Sensor technology
Oxygen sensors have been placed in all cars and trucks produced for use in the United States since 1980. Current sensors are designed to measure the amount of oxygen in the exhaust gas and send the information to the car’s on-board computer. This information can then be used to indirectly determine the ratio of other gases being used by the engine and adjust several variables to improve performance, including air/fuel ratio and timing, in order to try and bring the engine into the optimum operating range. Both gasoline and diesel engines run best when the air-fuel mixture is correct, preventing:
- Failed Emission Tests
- Increased Fuel Consumption
- Failed Catalytic Converters
- Poor Drivability
- Increased Emissions
The lifetime of a typical sensor is about 30,000 to 50,000 miles. Heated sensors last around twice as long.

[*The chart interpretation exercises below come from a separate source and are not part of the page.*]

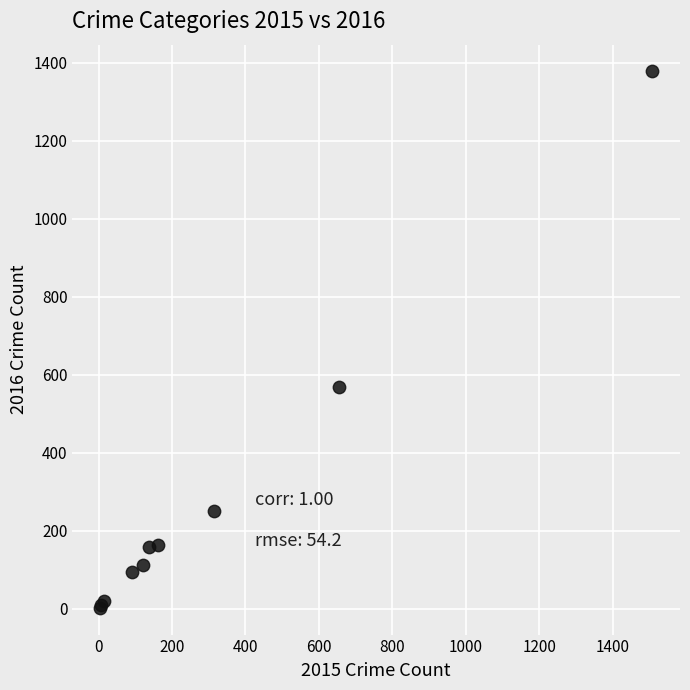

What Y value in the scatter plot is closest to 689?

569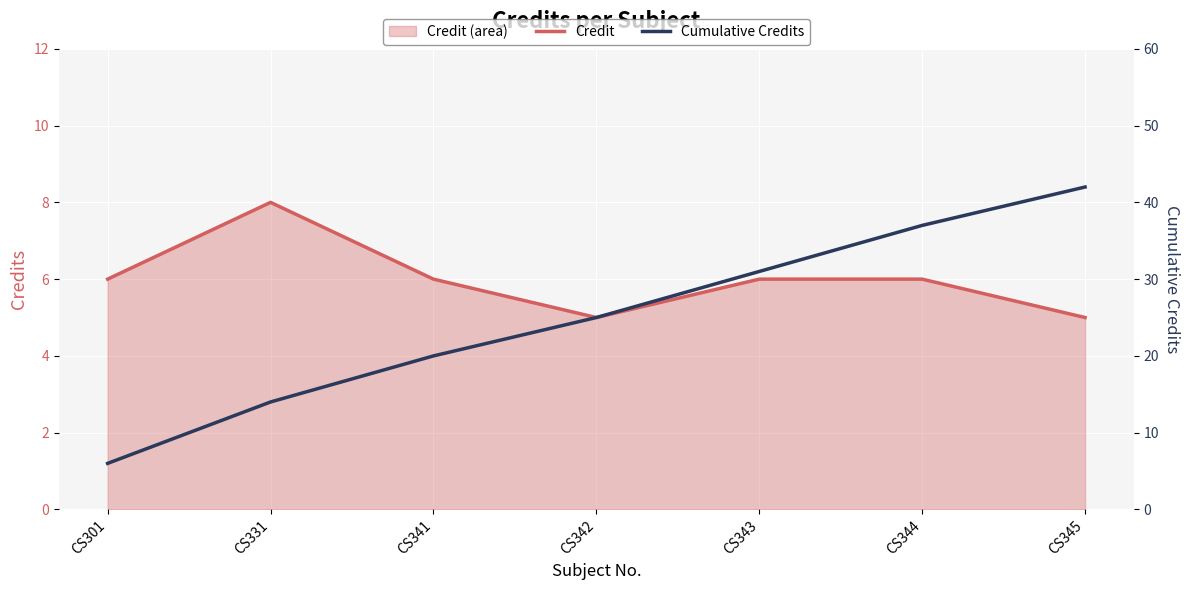

Count the number of data series in this chart.

2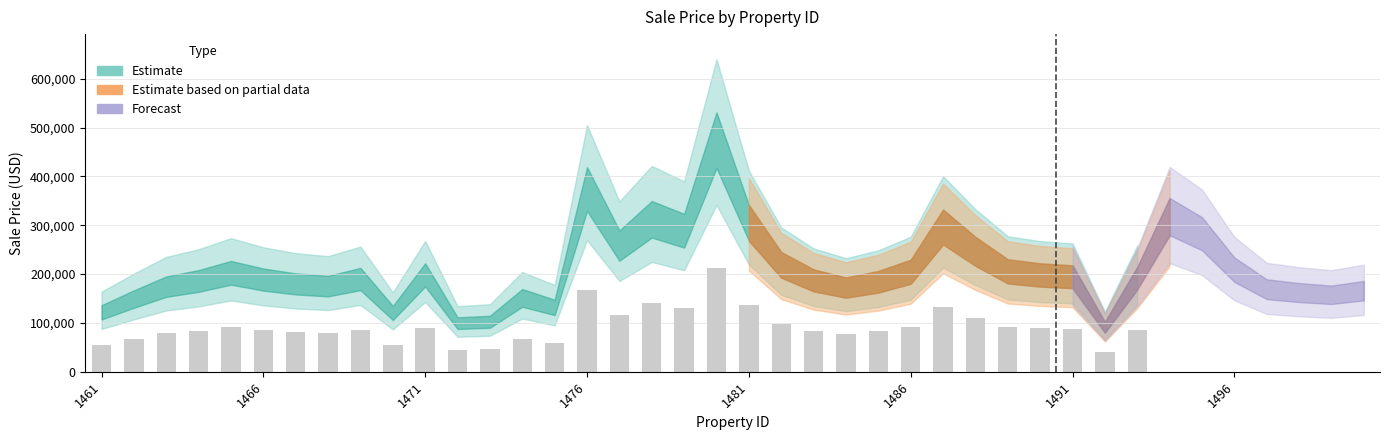

What is the value of the 27th bar from the left?

133416.7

Failure is usually caused by the buildup of soot on the ceramic element.
The Company has secured worldwide exclusive rights to the sensor technology developed by Dr. Eric Wachsman while he was at the University of Florida (UFL). The sensor can replace the current sensor being used in gasoline and diesel engines in the market. The EPS sensor costs significantly less to manufacture, has a significantly more rapid response time, and can directly detect and reduce harmful emission such as NOx and CO. It has the ability to reduce all oxygenated gases. Most gasoline and diesel engines in the market today use at least four sensors, sometimes more, depending on size of the engine. More than $5 million has been spent on R&D at the UFL. EPS paid the University of Florida $2.1 million for the exclusive worldwide license and has a commitment to pay a 5% royalty to UFL based on net sales.

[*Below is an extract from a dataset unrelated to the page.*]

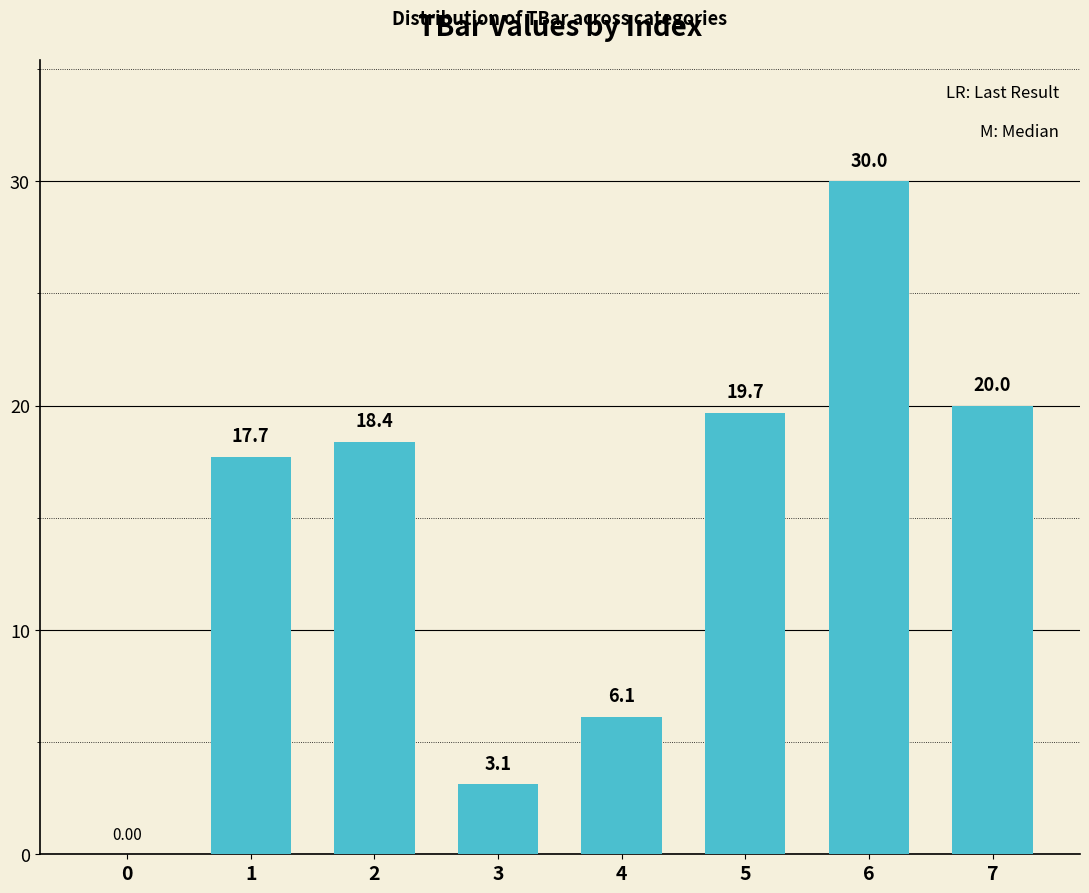

Is it true that the value at 3 is 3.1?

True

Potentiometric Sensor Technologies
As opposed to monitoring only oxygen, EPS’s Potentiometric sensors measure exact kinds and amounts of gases released into the atmosphere, which can be monitored and controlled in order to reduce the amount of greenhouse gases being released. Potentiometric sensors do not use expensive ceramics, so they cost considerably less to manufacture than traditional oxygen sensors. The new sensors are designed to fit directly into a car’s engine control unit (ECU).